=== WHAT YOU WILL DO ===
[1] Please translate this sentence from the Help to Buy Isa passage below into Spanish: "The alternative, say some, is to direct funds to schemes promoting increased supply."
[2] Carry on the Help to Buy Isa passage below from the point where it stops.

This moves us considerably further on than the factsheet but still leaves a few unanswered questions. The aspiration is that the Help to Buy Isa will “go live” this autumn, so we could expect legislation and regulations after the election in a second Finance Act. However, this may be dependent on who wins. It may well be one of the provisions that does not get implemented if the Conservatives are not victorious. It will definitely come under the microscope.

Many have questioned whether it is an appropriate use of government funds, especially in light of questions raised over whether the idea will achieve the obvious objective of helping first time buyers to buy. Some have suggested the Isa could actually be an engine driving further increases in prices. The argument runs like this…

Help to Buy Isas provide government assistance for purchase through the tax-effective funding of a deposit. This, in turn, increases demand. Supply (of first time buyer houses) is not increasing enough, according to commentators.  Increased demand and static supply means further (upward) pressure on prices, thus making the fundamental objective even harder to achieve.

The alternative, say some, is to direct funds to schemes promoting increased supply. This would then cause (in theory, at least) downward pressure on prices. 

Regardless of the unavoidable uncertainty regarding its introduction, there is little doubt those who could qualify will be interested in knowing how the proposed scheme is to work. As such, advisers need to know.

Before looking at the scheme in as much detail as we can at this stage, I find it interesting we see a live proposal where the tax incentive is articulated as such, an additional government contribution, rather than formal tax relief.

=== DATASET CONTENT ===
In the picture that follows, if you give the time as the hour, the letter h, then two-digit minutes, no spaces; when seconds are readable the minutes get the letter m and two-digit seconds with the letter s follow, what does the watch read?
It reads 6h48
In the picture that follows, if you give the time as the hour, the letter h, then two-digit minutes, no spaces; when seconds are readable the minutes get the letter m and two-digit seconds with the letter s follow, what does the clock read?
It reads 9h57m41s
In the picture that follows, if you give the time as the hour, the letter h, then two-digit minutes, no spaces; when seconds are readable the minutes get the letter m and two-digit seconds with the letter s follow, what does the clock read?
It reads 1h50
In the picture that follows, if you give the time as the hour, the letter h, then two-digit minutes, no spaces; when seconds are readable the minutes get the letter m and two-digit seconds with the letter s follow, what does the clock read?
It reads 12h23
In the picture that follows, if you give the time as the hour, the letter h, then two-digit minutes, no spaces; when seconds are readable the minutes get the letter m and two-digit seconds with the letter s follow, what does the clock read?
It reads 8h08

=== ANSWERS TO THE TASKS ===
[1] La alternativa, según algunos, es destinar fondos a planes que fomenten un aumento de la oferta.

[2]
You may recall that this method of incentivising has been suggested by some in relation to pensions generally – i.e. ceasing tax relief and replacing it with an “incentive payment” of £1 for every £2 contributed to a maximum invested contribution of £8,000. So, with the £4,000 of government incentive, this would mean that up to £12,000 would be invested, with £8,000 from the investor and £4,000 from HMRC.

It is thought by the proponents of this method that it would be fairer in that the “benefit” would be the same regardless of the investor’s tax rate and the method of incentive is one investors would more readily understand and relate to. We will see…

Anyway, all that “good thing/bad thing” debate aside, all we know now is what the HMRC guidance sets out as the parameters for the new scheme should it be implemented.

The plans are, in effect, an expansion of the Help to Buy scheme introduced in 2013 to help first time buyers get on the property ladder.

The new Isa will be available from banks and building societies from autumn for a temporary period of four years. Savers will be able to open accounts with an initial deposit of up to £1,000 and thereafter will be able to save up to £200 a month towards their first home in a tax-efficient environment. While the opportunity to open a new account will only be available temporarily, once an account has been opened there is no limit on how long account holders can save for. I will look at the scheme in more detail next week.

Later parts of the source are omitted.